- [TEKS SUMBER]:
Upacara meseh lawang merupakan loka dresta yang dipandang
perlu untuk melengkapi upacara panebusan itu namun berbeda-beda pelaksanaannya;
ada yang melaksanakan pada saat 42 hari setelah ditanam , dan ada yang
melaksanakan pada saat pengabenan.
2. Kematian dan cara mati seseorang sudah diperjanjikan jauh
ketika Sang Atma belum reinkarnasi (lahir kembali menjadi manusia) yaitu ketika
Sang Atma menghadap kepada Hyang Wisesa (Ida Sanghyang Widi Wasa).
Oleh karena itu maka menurut Lontar “Puja Pengabenan” Sang
Pandita yang memimpin upacara pengabenan berkewajiban menuntun Sang Atma dalam
perjalanannya menghadap Hyang Wisesa dengan nasihat/ pitutur kepada Sang Atma
ketika upacara Nyekah yang disebut “Puja Putru Saji Nyekah” antara lain
berbunyi:
…
LUMARIS TA KITA RING KADEWATAN, JUMUJUG PWA KITA RING KAHYANGANIRA HYANG
WISESA, MWAH TINAKONAN PATINTA DE BETHARA HYANG WISESA, WARAHIN PATINTA, ELING
RING SAMAYANTA … DST
…
AYUWA LAWAS DENTA MANDADI DEWATA, PITUNG LEK PITUNG WENGI LAWASANTA MANGGE RING
SWARGA, AREP PWA KITA TUMITIS ANJANMA, AYUWA KITA NYOLONG TUMITIS ANJANMA
MANAWA KITA ANWAN PEJAH … DST
…
AYUWA KITA ASEMAYA MATI KESARIK, SININGGOTING KEBO SAMPI, AYUWA KITA ASEMAYA
MATI SINAWUTANING WUHAYA, SINAWUTANING ULA, AYUWA KITA ASEMAYA MATI SEDENG BISA
PAPALAYON, SEDENG SAPANGANGON, SEDENG RUMAJA PUTRA, SEDENG APAPANGKAS, SEDENG
ANUWUH TUWUH, MWAH AYUWA KITA SAMAYA MATI SAKALWIRING KAPANGAWEN, ANGULAH PATI,
SALAH PATI, ASEMAYA KITA ANUTUGAKEN TUWUH …
Demikianlah bunyi Lontar yang digunakan oleh Sang Pandita
yang bertanggung jawab; oleh karena itu sangatlah penting artinya untuk memilih
Sulinggih Dwijati/ Pandita yang diminta untuk muput upacara ngaben.

- [YANG HARUS DIKERJAKAN]:
**a.** Tulis ulang paragraf teks yang dimulai dengan "Upacara meseh lawang" secara lebih singkat. Fakta pokoknya harus tetap ada.
**b.** Tuliskan kembali seluruh bagian teks, mulai dari "Upacara meseh lawang" sampai dengan "pada saat pengabenan.", tanpa mengubah apa pun.
Catatan berikut tidak ada hubungannya dengan teks di atas.

- [DATA]:
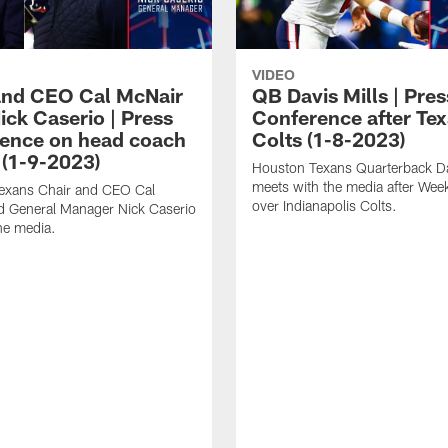
VIDEO
and CEO Cal McNair
QB Davis Mills | Pres
ick Caserio | Press
Conference after Tex
ence on head coach
Colts (1-8-2023)
 (1-9-2023)
Houston Texans Quarterback Da
meets with the media after Wee
exans Chair and CEO Cal
over Indianapolis Colts.
d General Manager Nick Caserio
he media.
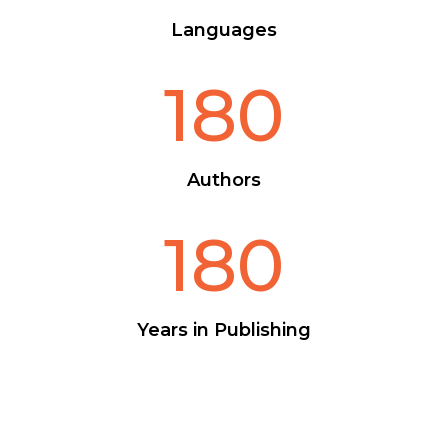
Languages
180
Authors
180
Years in Publishing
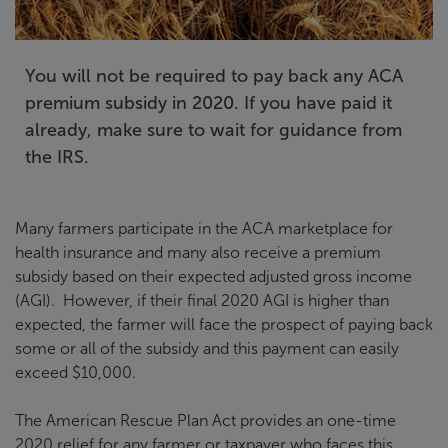
You will not be required to pay back any ACA
premium subsidy in 2020. If you have paid it
already, make sure to wait for guidance from
the IRS.
Many farmers participate in the ACA marketplace for
health insurance and many also receive a premium
subsidy based on their expected adjusted gross income
(AGI). However, if their final 2020 AGI is higher than
expected, the farmer will face the prospect of paying back
some or all of the subsidy and this payment can easily
exceed $10,000.
The American Rescue Plan Act provides an one-time
2020 relief for any farmer or taxpayer who faces this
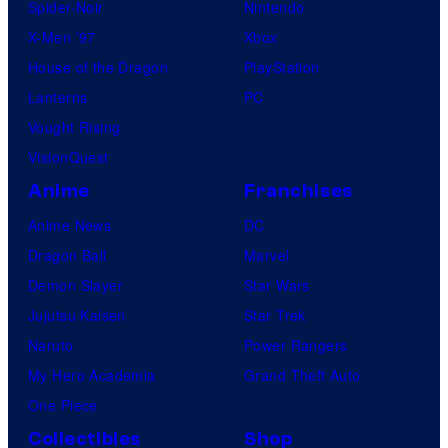
Spider-Noir
Nintendo
X-Men ’97
Xbox
House of the Dragon
PlayStation
Lanterns
PC
Vought Rising
VisionQuest
Anime
Franchises
Anime News
DC
Dragon Ball
Marvel
Demon Slayer
Star Wars
Jujutsu Kaisen
Star Trek
Naruto
Power Rangers
My Hero Academia
Grand Theft Auto
One Piece
Collectibles
Shop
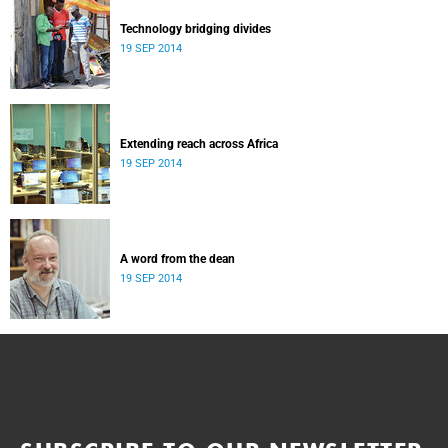
Technology bridging divides
19 SEP 2014
Extending reach across Africa
19 SEP 2014
A word from the dean
19 SEP 2014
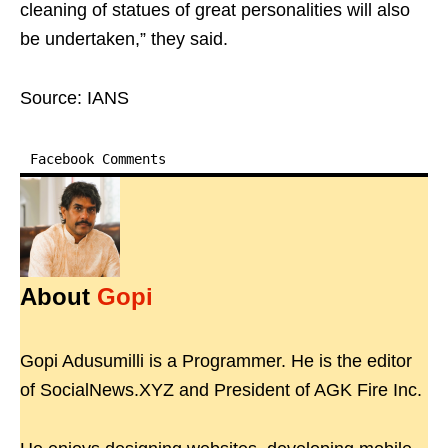
cleaning of statues of great personalities will also
be undertaken,” they said.
Source: IANS
Facebook Comments
About
Gopi
Gopi Adusumilli is a Programmer. He is the editor
of SocialNews.XYZ and President of AGK Fire Inc.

- [HASIL LATIHAN]:
**a.** Meseh lawang adalah loka dresta yang dianggap perlu untuk melengkapi upacara panebusan. Waktu pelaksanaannya berbeda-beda: sebagian melaksanakannya 42 hari setelah ditanam, sebagian lagi pada saat pengabenan.

**b.**
Upacara meseh lawang merupakan loka dresta yang dipandang
perlu untuk melengkapi upacara panebusan itu namun berbeda-beda pelaksanaannya;
ada yang melaksanakan pada saat 42 hari setelah ditanam , dan ada yang
melaksanakan pada saat pengabenan.